Barrett grilled at Supreme Court hearing
Judge Amy Coney Barrett grilled during third day of her confirmation hearing 02:53

Senate Majority Leader Mitch McConnell announced Thursday the Senate will take up the nomination of Judge Amy Coney Barrett to the Supreme Court on October 23, with the final vote expected to occur the week of October 26, just days before the election.

The Judiciary Committee is expected to approve Barrett's nomination on October 22, the week after they concluded confirmation hearings. McConnell told reporters on Thursday he has the votes to confirm Barrett to the court.

"We'll go to the floor on Friday the 23rd and stay on it until we finished. We have the votes," McConnell said.
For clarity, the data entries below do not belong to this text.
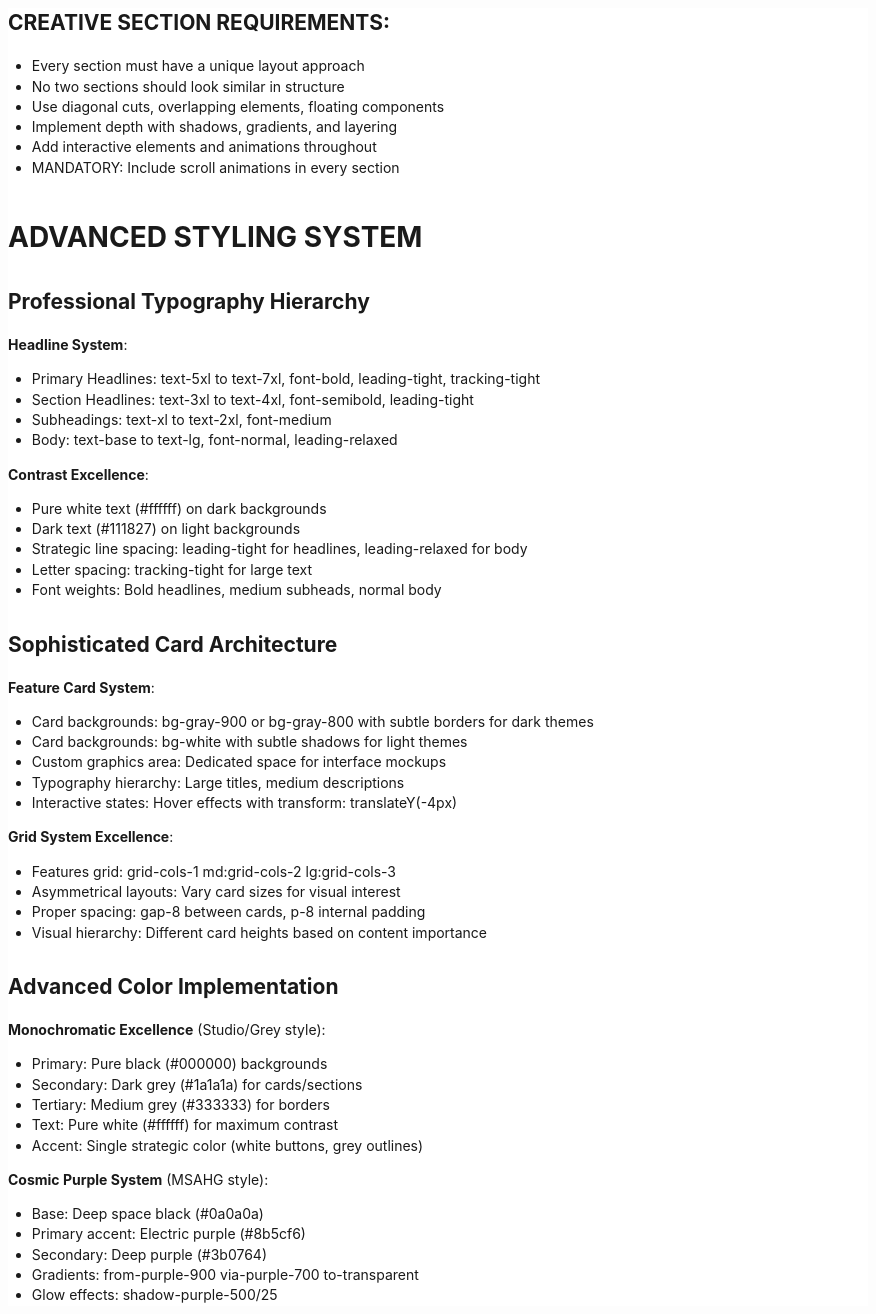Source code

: ## CREATIVE SECTION REQUIREMENTS:
- Every section must have a unique layout approach
- No two sections should look similar in structure
- Use diagonal cuts, overlapping elements, floating components
- Implement depth with shadows, gradients, and layering
- Add interactive elements and animations throughout
- MANDATORY: Include scroll animations in every section

# ADVANCED STYLING SYSTEM

## Professional Typography Hierarchy
**Headline System**:
- Primary Headlines: text-5xl to text-7xl, font-bold, leading-tight, tracking-tight
- Section Headlines: text-3xl to text-4xl, font-semibold, leading-tight  
- Subheadings: text-xl to text-2xl, font-medium
- Body: text-base to text-lg, font-normal, leading-relaxed

**Contrast Excellence**:
- Pure white text (#ffffff) on dark backgrounds
- Dark text (#111827) on light backgrounds  
- Strategic line spacing: leading-tight for headlines, leading-relaxed for body
- Letter spacing: tracking-tight for large text
- Font weights: Bold headlines, medium subheads, normal body

## Sophisticated Card Architecture
**Feature Card System**:
- Card backgrounds: bg-gray-900 or bg-gray-800 with subtle borders for dark themes
- Card backgrounds: bg-white with subtle shadows for light themes
- Custom graphics area: Dedicated space for interface mockups
- Typography hierarchy: Large titles, medium descriptions
- Interactive states: Hover effects with transform: translateY(-4px)

**Grid System Excellence**:
- Features grid: grid-cols-1 md:grid-cols-2 lg:grid-cols-3
- Asymmetrical layouts: Vary card sizes for visual interest
- Proper spacing: gap-8 between cards, p-8 internal padding
- Visual hierarchy: Different card heights based on content importance

## Advanced Color Implementation
**Monochromatic Excellence** (Studio/Grey style):
- Primary: Pure black (#000000) backgrounds
- Secondary: Dark grey (#1a1a1a) for cards/sections  
- Tertiary: Medium grey (#333333) for borders
- Text: Pure white (#ffffff) for maximum contrast
- Accent: Single strategic color (white buttons, grey outlines)

**Cosmic Purple System** (MSAHG style):
- Base: Deep space black (#0a0a0a)
- Primary accent: Electric purple (#8b5cf6)
- Secondary: Deep purple (#3b0764) 
- Gradients: from-purple-900 via-purple-700 to-transparent
- Glow effects: shadow-purple-500/25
After McConnell brings the nomination to the floor, the Senate will debate the measure. Then there will be a procedural vote and more debate, leading to the final confirmation vote sometime in the week of October 26. In a statement on Friday, McConnell said he would "proudly vote to confirm Judge Barrett."

Barrett is expected to receive support from almost all Republicans. Only Senators Susan Collins and Lisa Murkowski have indicated they are unwilling to vote to confirm a nominee before the election. However, as Republicans have a 53-vote majority in the Senate, they can afford to lose two votes and still confirm Barrett to the court. No Democrat is expected to support Barrett, partially because of her conservative views and because of their opposition to confirming a justice so close to Election Day.

Barrett underwent three days of confirmation hearings this week, but frustrated Democrats by refusing to answer several questions on some of the current hot-button issues. She declined to say whether the president could unilaterally delay an election or prevent someone from voting, both of which are unconstitutional, or whether she believed climate change existed. Barrett did not answer because she said she did not want to become involved in political matters.

However, most Republicans are impressed by Barrett's commitment to originalism, a judicial philosophy shared by her mentor, the late Justice Antonin Scalia. She told Democrats during her hearings that she would not necessarily decide cases in the same manner.

"I assure you I have my own mind. Everything that he said is not necessarily what I would agree with or what I would do if I was Justice Barrett," Barrett said of Scalia.